= Flounder tramping =

Method of catching fish

Flounder tramping is a traditional method of catching flounder or other flat fish by wading in shallow water and standing on them.

This method of fishing was used in the coastal waters and river estuaries of South West Scotland, particularly at Palnackie on the Solway, for centuries. Once trapped the fish were often secured by impaling them on a leister before being bagged. A leister is the local name for a trident or three pronged long handled spear. Although traditional, the use of leisters to aid capture is no longer permitted (presumably for safety reasons).

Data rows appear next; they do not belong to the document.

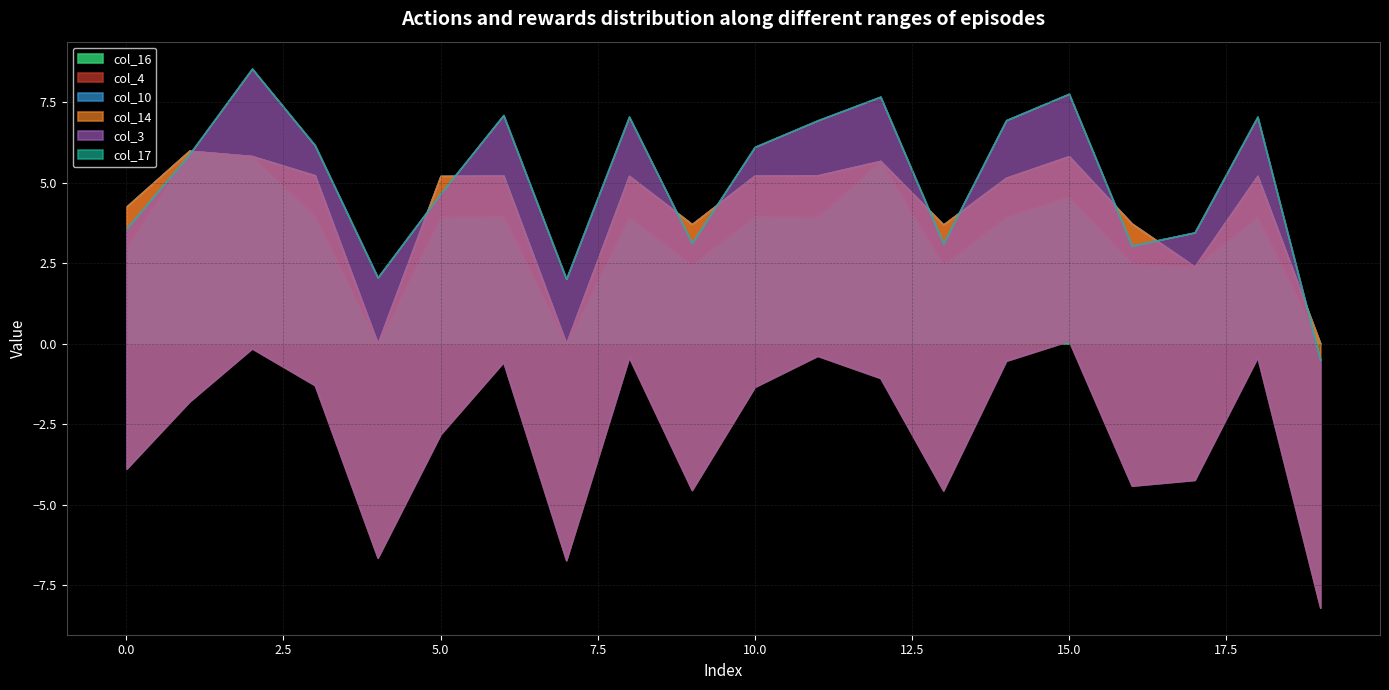

Rank the categories by col_3 value from highest to lowest.

7, 12, 4, 2, 19, 17, 1, 6, 15, 9, 13, 5, 14, 8, 18, 0, 16, 10, 3, 11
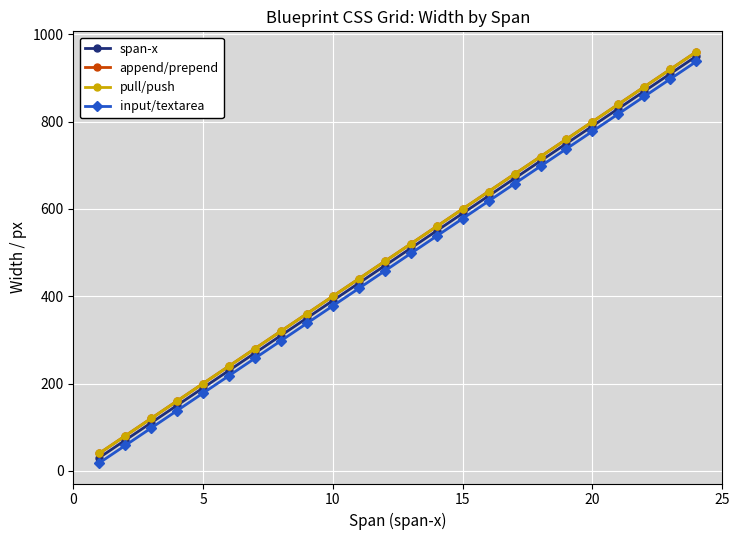

Which series has the largest total across all categories?

append/prepend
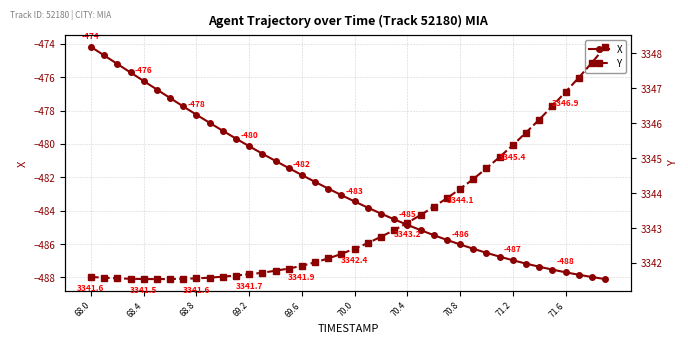

How many data points in X are less than -483?

21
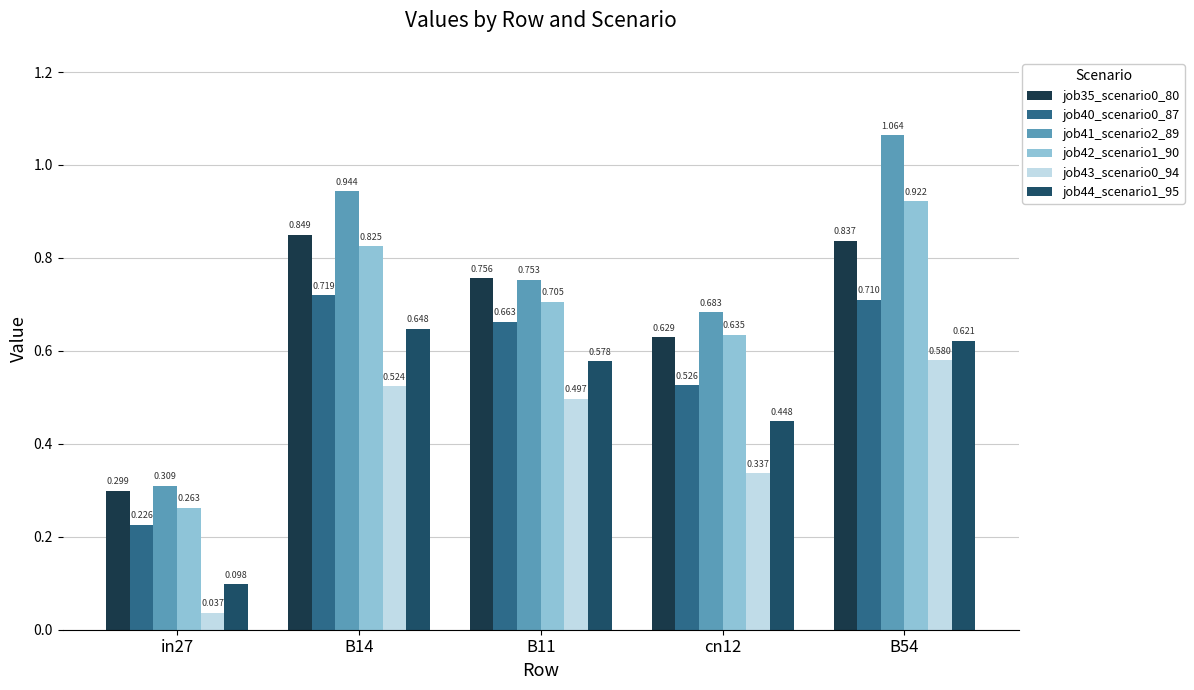

What is the spread (max minus min) of values at in27?

0.3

A similar technique is still used in Cumbria, particularly in the Duddon Estuary and Morecambe Bay, where it is called treading. Treaders wade along channels at low water until they tread on a flounder; the fisher will then lift the fish by inserting a finger into the gill opening of the fish.

==Flounder tramping championships==
On the first Saturday each August, at Palnackie, on the Urr Water, hosts the World Flounder Tramping Championships. Several hundred competitors walk out onto the mud flats of the Urr Water estuary, south of the village, at low tide. They feel for flounder hiding beneath the mud with their toes, and trap the fish beneath their feet. The competition is held to raise funds for the Royal National Lifeboat Institution.

In July 2010 Dumfries and Galloway Council announced its intention to ban the flounder tramping championships on "Health and Safety" grounds.